Selected Inventory
John Plumb (1927-2008) by Frank Whitford
John Plumb was one of the most notable of the abstract painters to emerge in Britain after the war. His work, however, was never as widely admired as it should have been, partly no doubt, because of the resurgent interest in figuration that resulted from the commercial success of Pop Art during the 1960s.
Plumb was born in Luton on February 6, 1927. Always keen to be an artist, he went to the Byam Shaw School in London at the age of 20, leaving two years later for Luton School of Art and then the Central School in London, where his teachers included Victor Pasmore and William Turnbull. (The latter became a friend and an important influence.) While studying at the Central Plumb married Joan Lawrence, also from Luton and a close friend for some time. She supported him financially for several years.
Success came quickly. As early as 1948 Plumb exhibited with the New English Art Club and sold a picture, a portrait of his wife, which was also mentioned enthusiastically in a review in The Observer. Plumb's first solo exhibition, at Gallery One, London, was in 1957, and Plumb subsequently showed at the Marlborough and Axiom Galleries, though he never remained with a single dealer for long. Perhaps the most important group exhibition, in which Plumb participated, was in 1960. It was Situation at the RBA Galleries, and it attracted much interest in the work of such emerging young abstract painters as Bernard Cohen, Robyn Denny, Tess Jaray and Mark Vaux, all of whom were, like Plumb, to make a name for themselves before the attractions of abstraction began to fade for many British collectors and curators.
At that time Plumb was making bold, handsome, and colourful compositions, in which what appeared to be the results of rigorous discipline - chiefly hard-edged shapes of a single hue together with an immaculately crafted finish - had been produced by methods that were partly improvisational. In this the use of coloured adhesive tapes, manufactured for the electrical industry and acquired for Plumb by the radio tycoon and art collector E.J. Power, was crucial. They could be applied to the canvas and as easily removed and reapplied until the right position and combination was achieved.
Plumb's work already reflected an admiration for American colour field and hard edged painting, though it was never imitative and was always developing. The tapes soon disappeared, replaced by bold, hard-edged shapes interrupted in places by marks imitating broad, gestural brushstrokes. By the mid-1960s Plumb was producing large fields of a single colour with narrow, sometimes scarcely visible, margins of other colours intended optically to modify the effect, and even the emotional impact, of the central, dominant, and usually ravishingly beautiful hue.

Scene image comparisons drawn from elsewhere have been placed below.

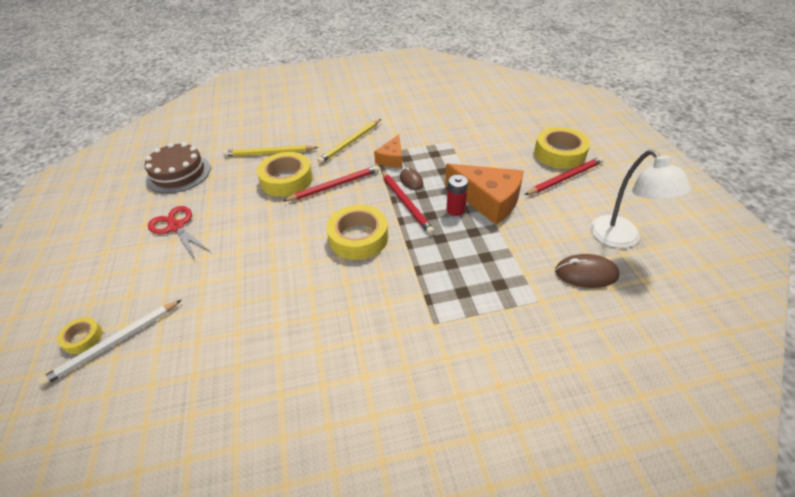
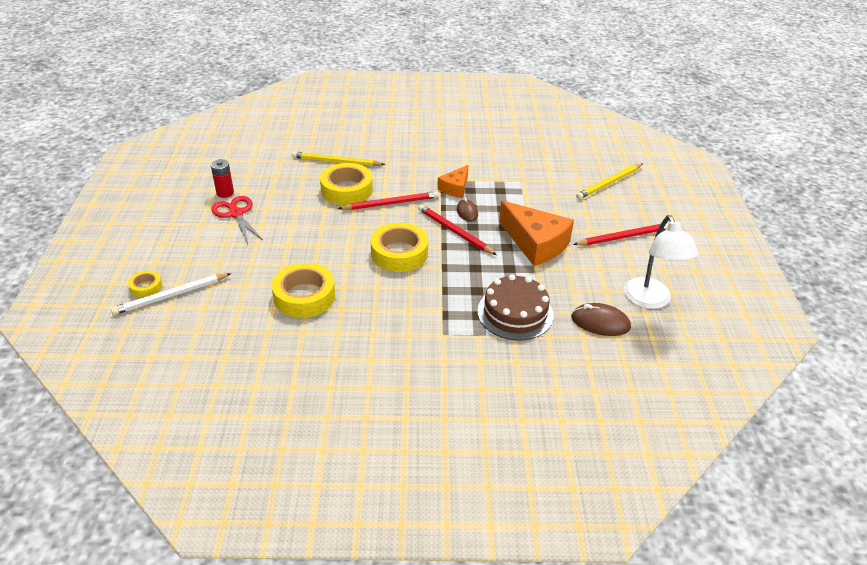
camera: 10 degrees right, 5 degrees down
(178, 173) = (246, 166): brown cake -> brown cake (515, 313)
(350, 143) = (419, 165): yellow pencil -> yellow pencil (609, 183)
(406, 203) = (454, 232): red pencil -> red pencil turned 150 degrees clockwise
(455, 209) = (500, 246): red battery -> red battery (225, 193)
(559, 153) = (629, 213): yellow tape -> yellow tape (304, 296)

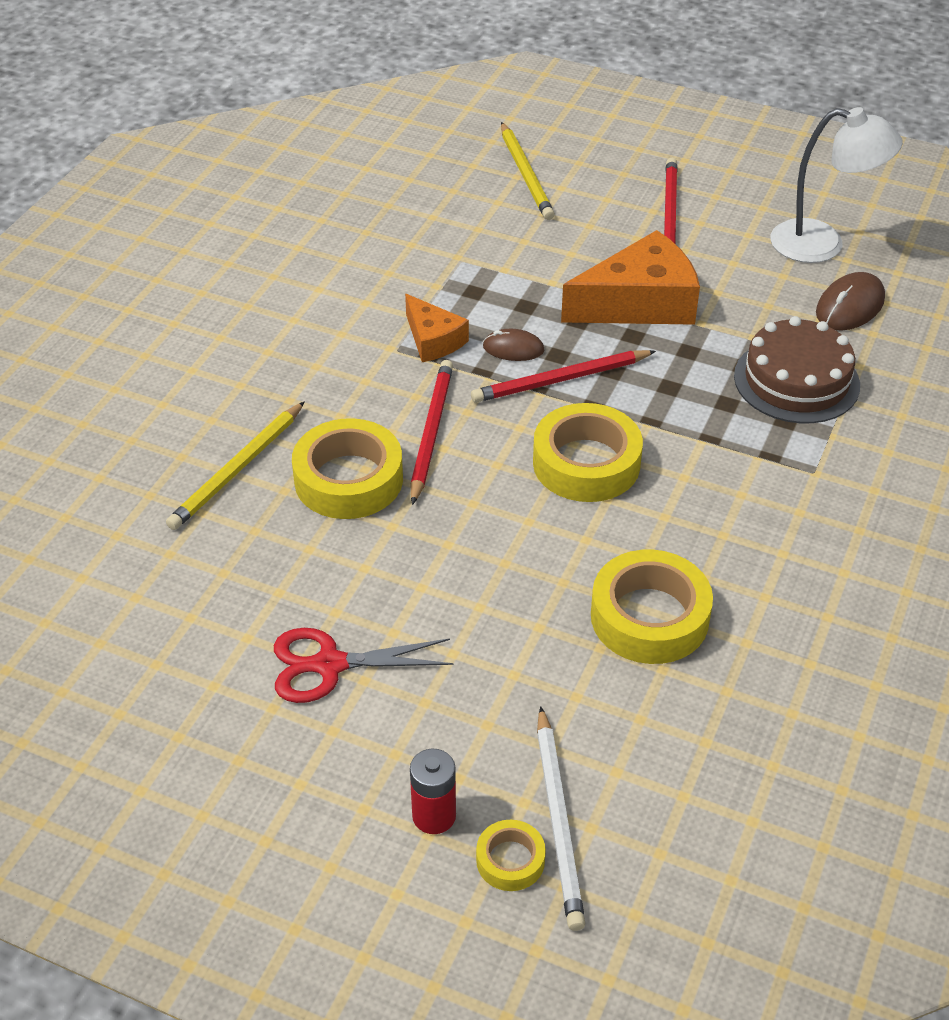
camera: 65 degrees left, 5 degrees up
(225, 193) = (237, 669): red battery -> red battery (434, 816)

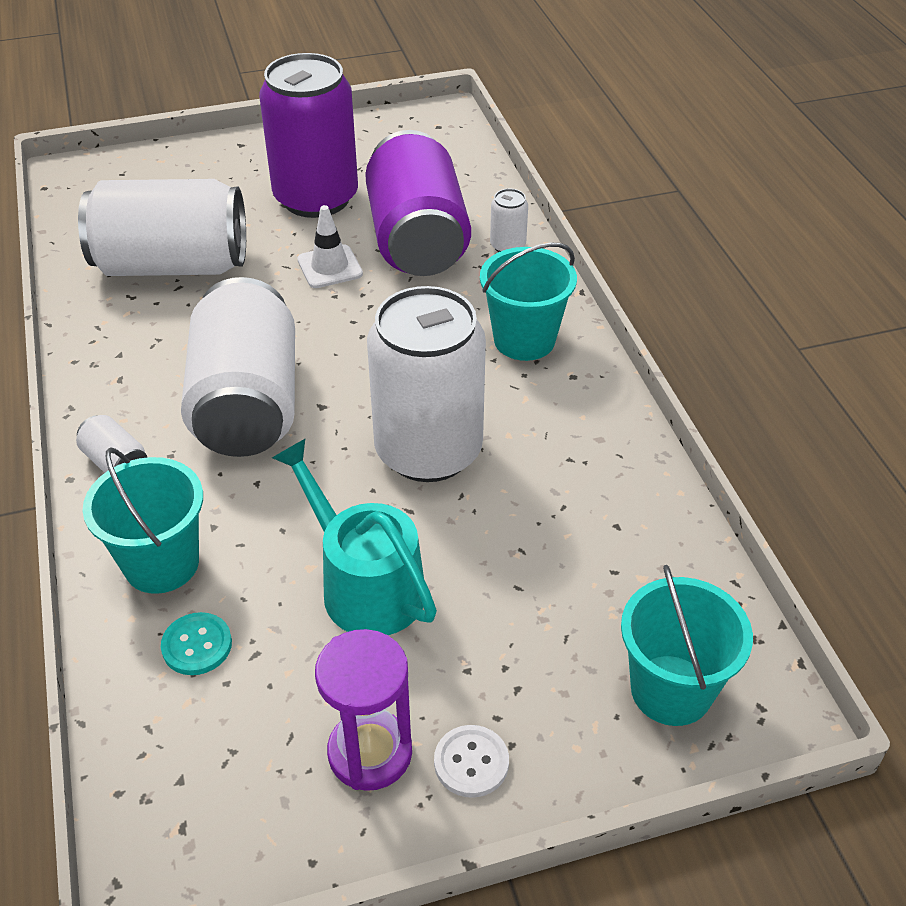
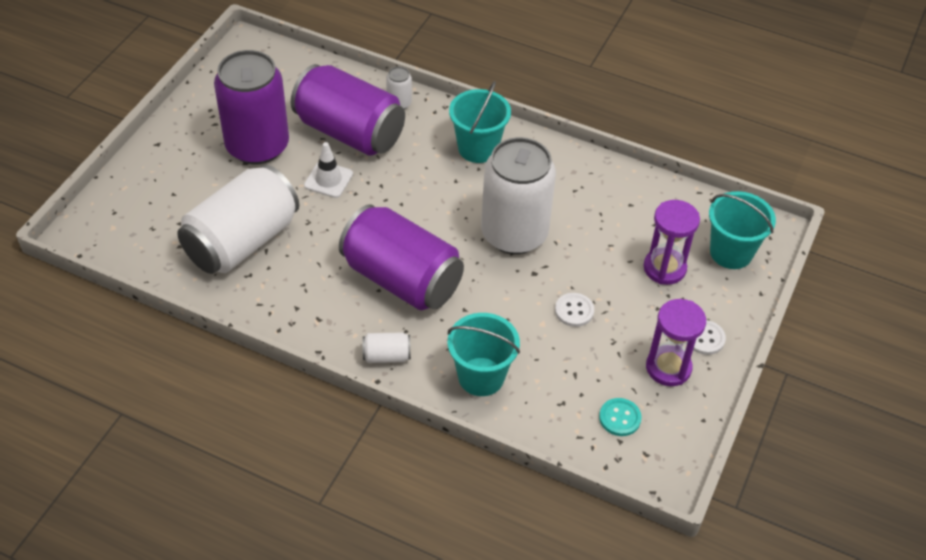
camera: 50 degrees left, 5 degrees up
(197, 645) = (548, 392): turquoise button -> turquoise button (619, 418)
(247, 404) = (402, 279): white can -> purple can
(365, 584) = (574, 311): turquoise watering can -> white button
(548, 632) = (664, 268): none -> purple hourglass

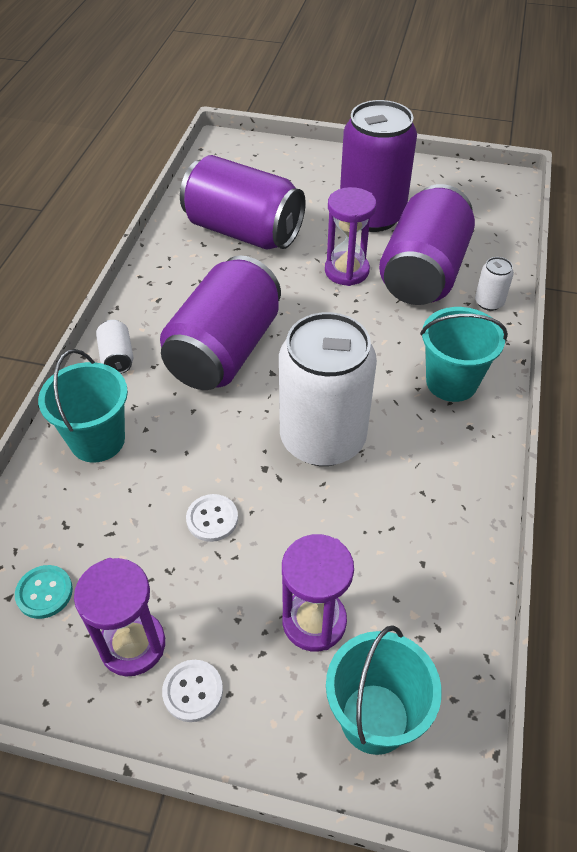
camera: 80 degrees right, 0 degrees up
(242, 241) = (243, 231): white can -> purple can
(328, 180) = (346, 271): white traffic cone -> purple hourglass

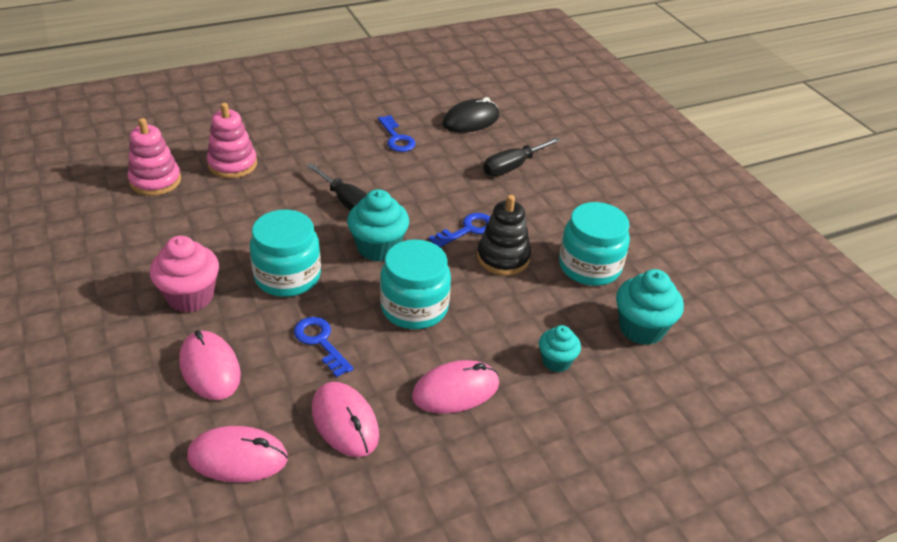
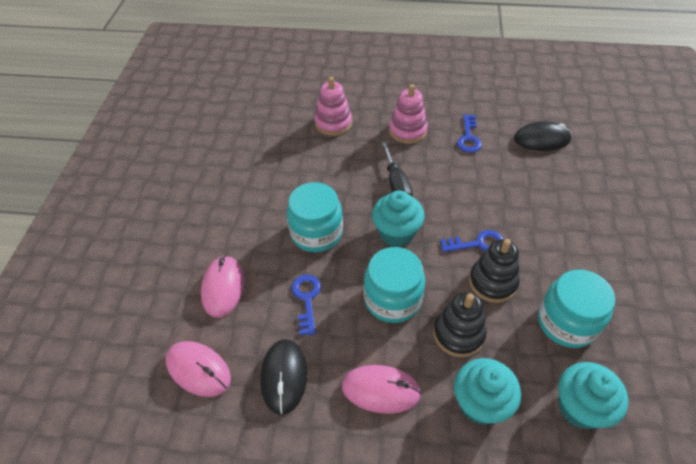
camera: 35 degrees right, 10 degrees up
(155, 181) = (275, 120): pink stacking toy -> pink stacking toy (408, 131)
(190, 296) = (244, 223): pink cupcake -> none
(345, 422) = (284, 377): pink mouse -> black mouse
(499, 313) = (458, 334): none -> black stacking toy
(512, 167) = (553, 196): black screwdriver -> none
(556, 361) = (480, 403): turquoise cupcake -> turquoise cupcake, size x1.64

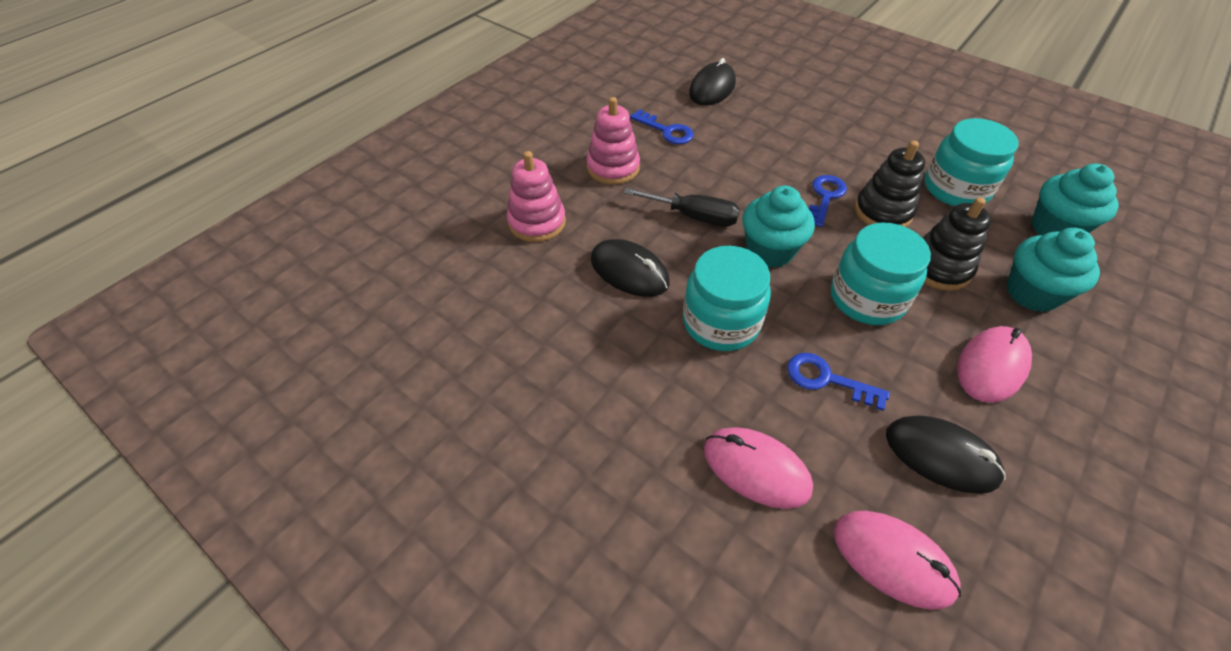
camera: 60 degrees left, 0 degrees up
(198, 369) = (893, 559): pink mouse -> pink mouse turned 60 degrees clockwise
(326, 177) = (629, 271): none -> black mouse

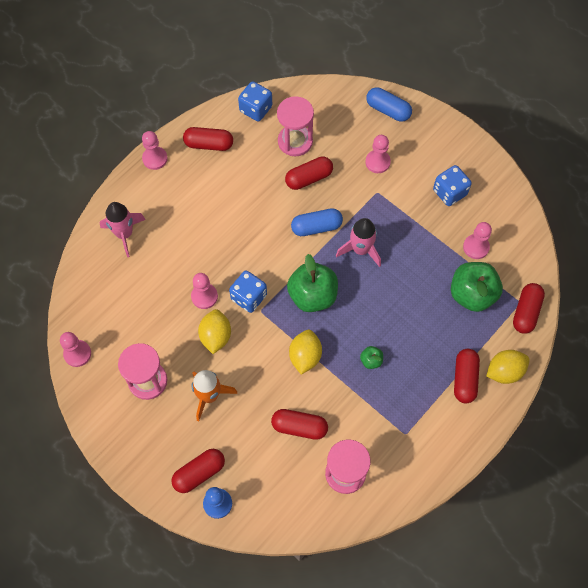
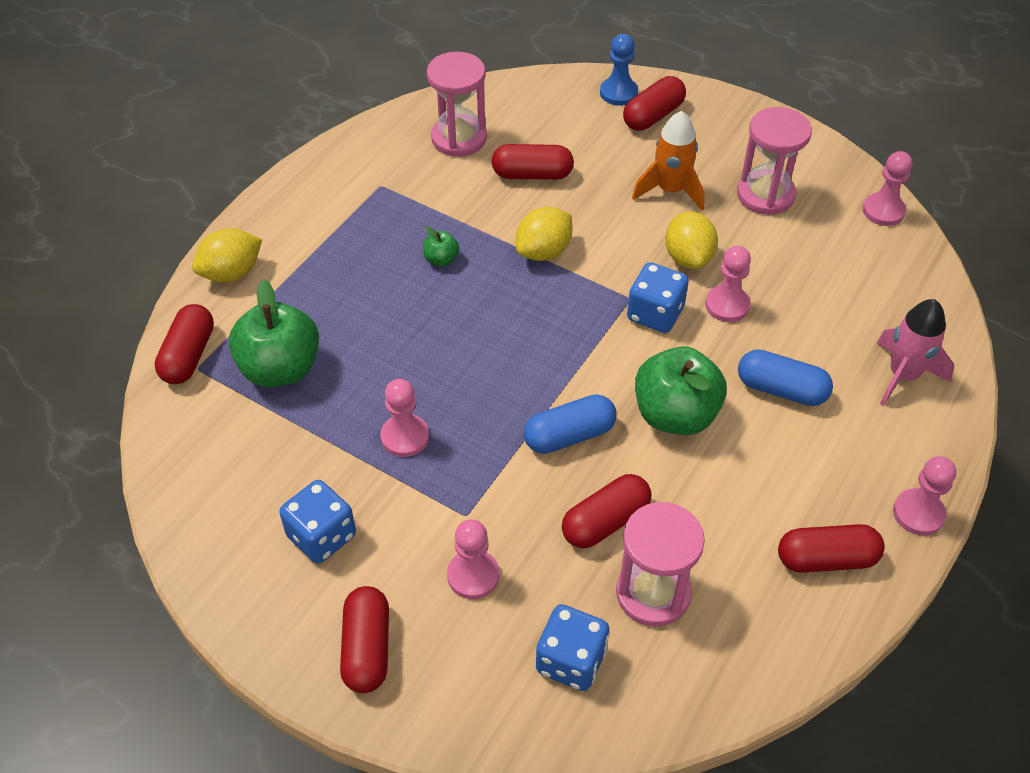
camera: 170 degrees right, 15 degrees down
(256, 109) = (759, 654): blue dice -> blue dice (571, 661)
(305, 356) = (544, 251): yellow lemon -> yellow lemon turned 45 degrees clockwise
(312, 295) = (551, 330): green apple -> green apple (675, 414)
(360, 250) = (482, 410): pink rocket -> none
(388, 110) = (466, 700): blue capsule -> blue capsule (781, 389)
(464, 379) = (294, 256): red capsule -> red capsule (367, 648)
(476, 247) = (271, 444): pink pawn -> pink pawn (405, 437)

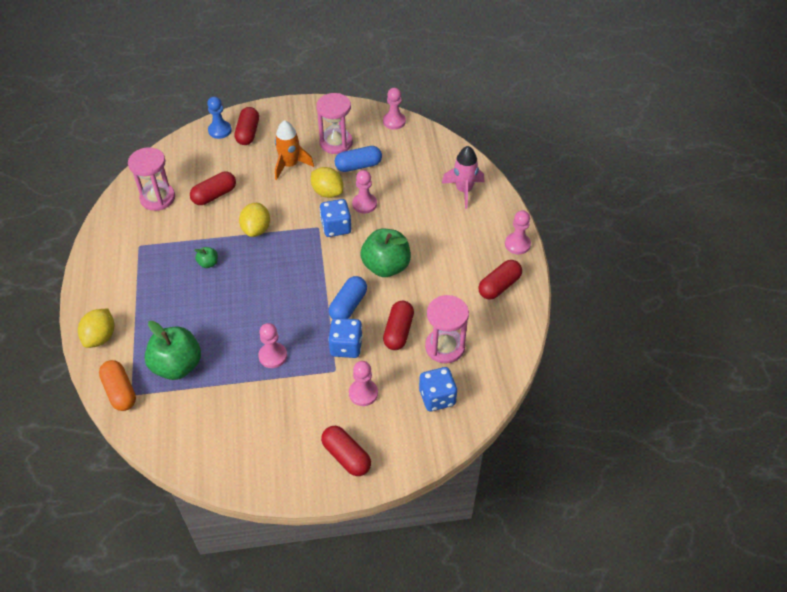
camera: 40 degrees left, 0 degrees up
(188, 356) = (120, 391): red capsule -> orange capsule
(321, 536) = (277, 425): blue dice -> blue dice (346, 346)
(781, 389) = (420, 227): blue capsule -> blue capsule (358, 166)

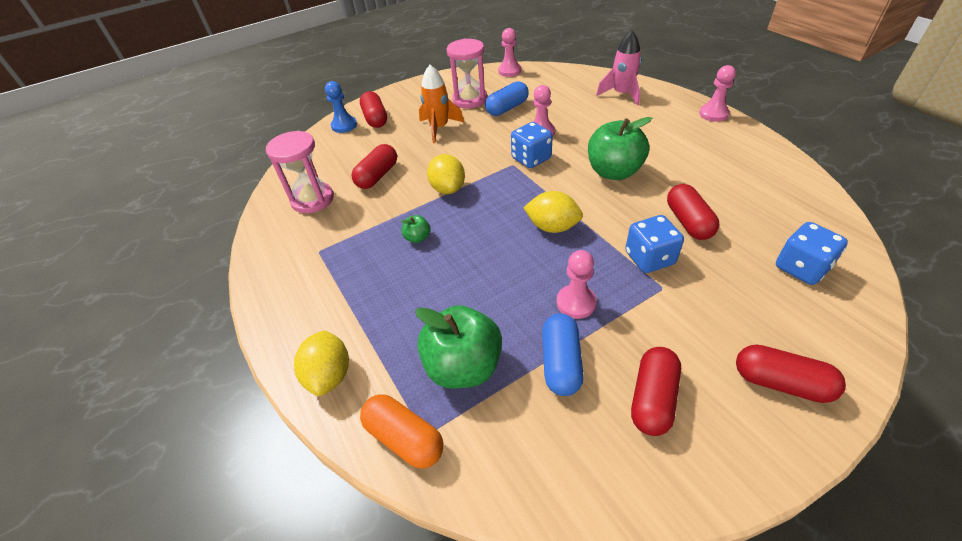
camera: 20 degrees left, 5 degrees down
(327, 192) = (496, 136): yellow lemon -> yellow lemon (552, 227)
(348, 305) = (611, 219): blue capsule -> blue capsule (561, 363)
(363, 393) = (719, 298): pink pawn -> none
(445, 347) = (750, 217): pink hourglass -> none
(499, 286) = (737, 148): red capsule -> red capsule (652, 398)

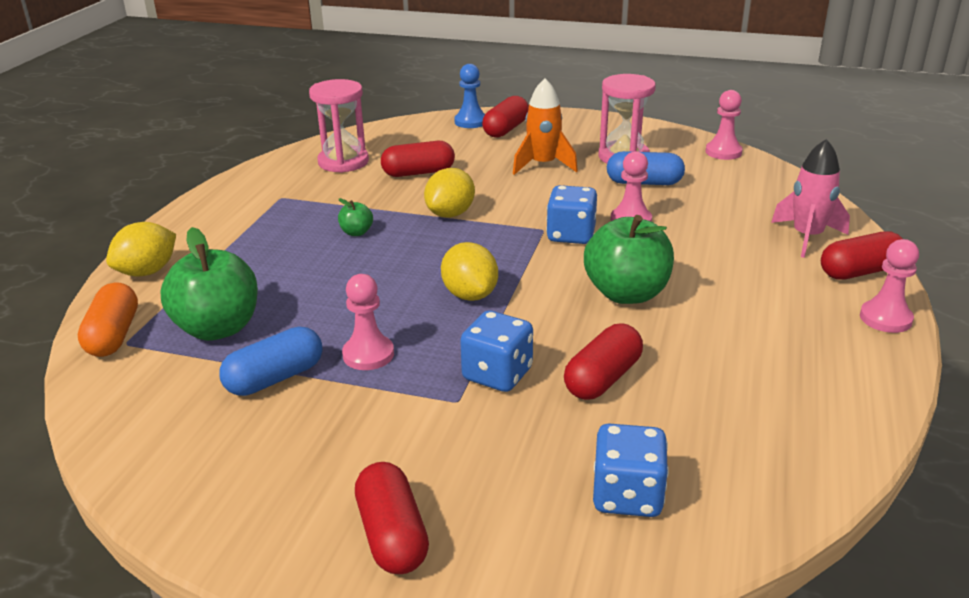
camera: 45 degrees right, 15 degrees down
(652, 398) = (281, 451): red capsule -> red capsule (859, 271)

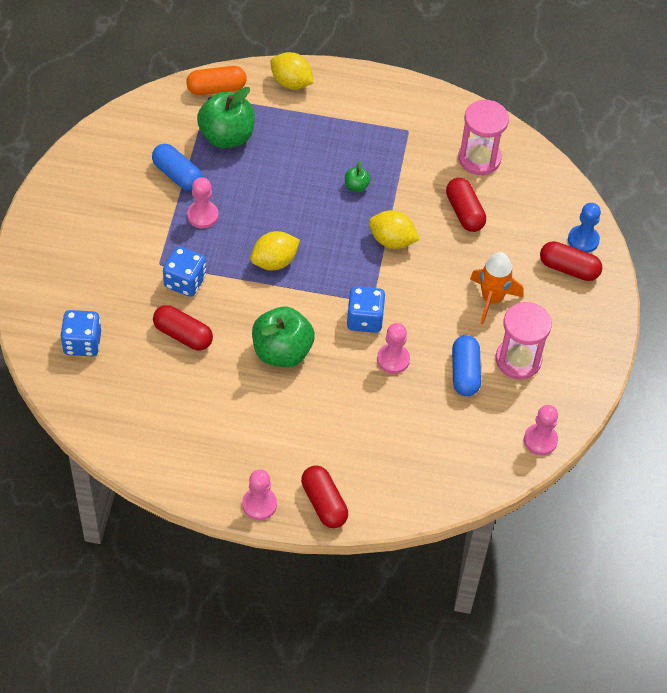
camera: 80 degrees right, 25 degrees up
(392, 535) = (55, 246): red capsule -> none
(807, 237) = (376, 478): pink rocket -> none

Contrary to appearances these paintings were also improvisational in essence since the modifying colours on the margins were chosen by trial and error, the process continuing until what seemed like the right combination was achieved.
Never entirely satisfied with what he was doing for long, Plumb frequently changed direction. He then allowed chance to dominate his method, randomly selecting his colours and the order in which they were arranged on forms like ladders distributed at various angles across the canvas. He also employed assistants to apply the acrylic paint.
A much greater shift occurred after Plumb became dissatisfied with this frustratingly impersonal approach, which nevertheless resulted in some strikingly beautiful paintings. He returned to figuration and nature, concentrating on landscapes, many of them of places in the Thames Valley. This dramatic change may also have been the result of his retirement from teaching, his lack of a dealer, and his belief the art world had passed him by.
His figurative paintings (many of them pastels) are enormously accomplished and had many admirers but they did not satisfy him for long. Naturalistic studies of the stream at the bottom of his garden in Shepperton, where he was living at the time, quickly gave way to compositions, in which the organic forms and complex curving lines derived from direct observation came to dominate his compositions. They allowed Plumb to exploit one of his greatest gifts, above all his exquisite colour sense.
Plumb's eyesight then began to fail and macular degeneration was diagnosed. This forced him to give up painting entirely in 1997, but two years later he took it up again, having developed various strategies to cope with the problem, surely the most depressing that can afflict any artist. One of those strategies was to make small, heavily impastoed pictures, whose qualities are as much tactile as visual.
At the end of 1993 Plumb had moved from Shepperton to Yarnscombe in North Devon. In the year before he died recognition of his importance finally began to grow significantly and it cannot be long before Plumb is finally recognized as one of the most impressive painters of his generation.